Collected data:
-=-=-=-=-

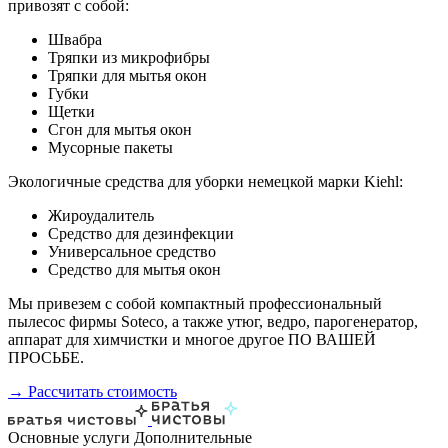
привозят с собой:
Швабра
Тряпки из микрофибры
Тряпки для мытья окон
Губки
Щетки
Сгон для мытья окон
Мусорные пакеты
Экологичные средства для уборки немецкой марки Kiehl:
Жироудалитель
Средство для дезинфекции
Универсальное средство
Средство для мытья окон
Мы привезем с собой компактный профессиональный
пылесос фирмы Soteco, а также утюг, ведро, парогенератор,
аппарат для химчистки и многое другое ПО ВАШЕЙ
ПРОСЬБЕ.
→ Рассчитать стоимость
Основные услуги
Дополнительные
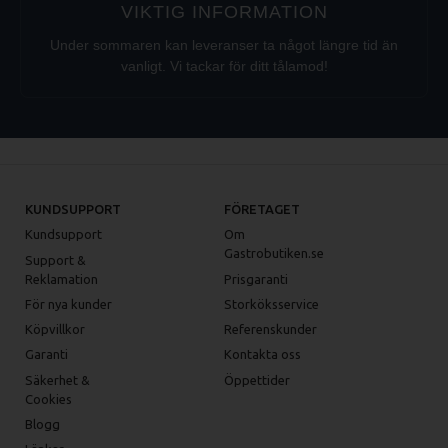
VIKTIG INFORMATION
Under sommaren kan leveranser ta något längre tid än
vanligt. Vi tackar för ditt tålamod!
KUNDSUPPORT
FÖRETAGET
Kundsupport
Om
Gastrobutiken.se
Support &
Reklamation
Prisgaranti
För nya kunder
Storköksservice
Köpvillkor
Referenskunder
Garanti
Kontakta oss
Säkerhet &
Öppettider
Cookies
Blogg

-=-=-=-=-

To do ::
Among the lines above, count those containing the string "мытья"; please give the count alone.

Solution to the problem ::
3